We urge you to cease excusing the financial problems of the CCA with the global financial crisis. We cannot reach an agreement as long as you use such arguments. We would also like to once again stress with respect to this year’s budget that the CCA has not received such high funding from the Ministry of Culture and National Heritage in years. Our problems do not result from the global crisis, but from the lack of a clear development strategy for the coming years, lack of realistic and thought-out methods of programming, and from the chaotic employment policy (stemming from the inability to create the promised new organizational structure over the last three years) as well as ill-considered expenses.
We are thus unable to treat your letter as a satisfactory answer to our objections and concerns. You have declared that you are ready to engage in a dialog. We would be glad to commence it, on the condition that you will address the issues we mentioned, this time seriously.
Head of the 667th Company Branch of the
Independent Self-governing Trade Union Solidarność
Janusz Byszewski
To the attention:
Mr. Bogdan Zdrojewski
Minister of Culture and National Heritage
Mr. Zenon Butkiewicz
Director of the Department for National Cultural Institutions
Minister of Culture and National Heritage
____________________________________________________________
Demands of the staff of the CCA Ujazdowski Castle. October 8, 2013.
WE DEMAND!
- That the financial situation of the CCA and its strategy of financial management be presented in a clear manner.
- That fair working conditions, as defined by the Labor Code, be returned to the CCA, and that the staff members are treated with proper respect rather than as “implements”.
- That the CCA abandon its extremely centralized methods of management and organization as they are not successful in an institution which has the ambition to create vital culture.

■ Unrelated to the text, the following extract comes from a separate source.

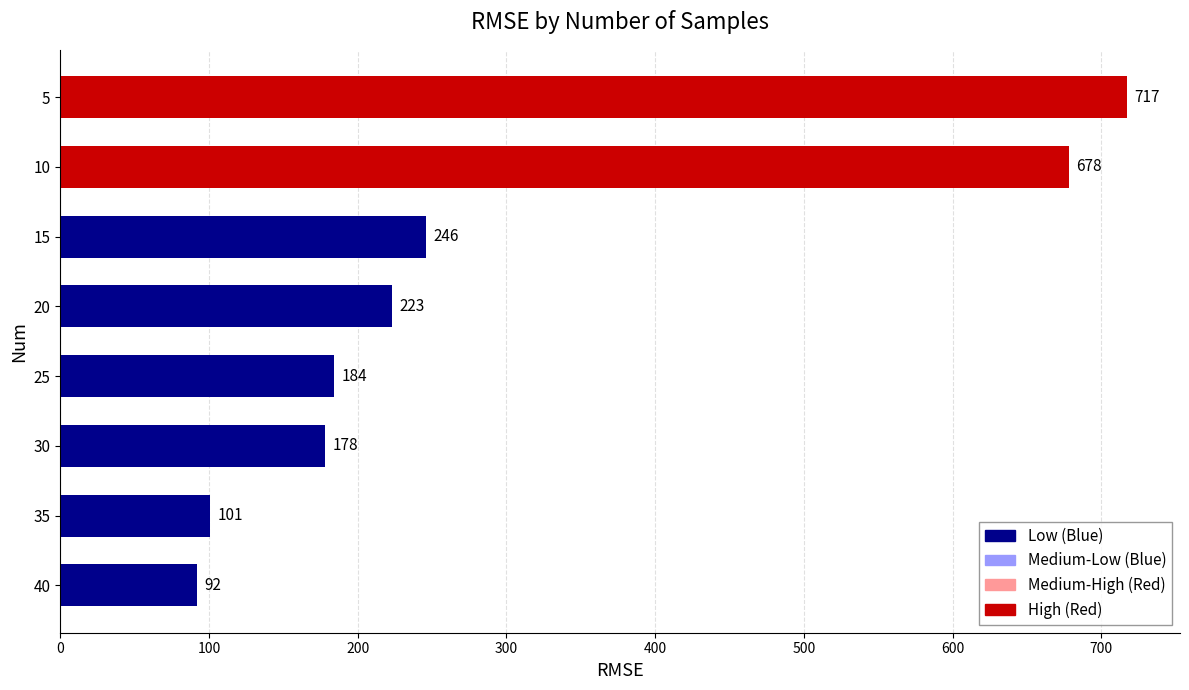

What is the change in value from 40 to 35?

+9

- That the artists who contribute to the CCA program be paid fees.
- That the organizational chaos which has existed at the institution for three years, and which results from an unclear division of tasks and means, cease.
- That the strenuous coming and going of the staff be stopped by putting an end to unjustified dismissals and the hiring of new staff without clearly appointed duties. This makes it impossible to create an effective team.
- That the institution no longer be run with the use of repression, orders, and threats. These should be abandoned for the sake of a culture of dialog, participation, and genuine involvement.
- That the messages created by the CCA be communicated professionally and honestly, allowing for critical debate. We demand clear messages addressed to the public and the media instead of a propaganda of success created with “information noise”.
- That exhibitions and other art projects be planned in advance, allowing for effective fundraising, promotion, and implementation.
- That the CCA return to its democratic decision-making processes and professional debate over programming, as well as evaluating its projects within the board of curators.
- That different art media and genres, as well as the different fields of the CCA’s activity be treated equally, in compliance with the interdisciplinary program of this institution.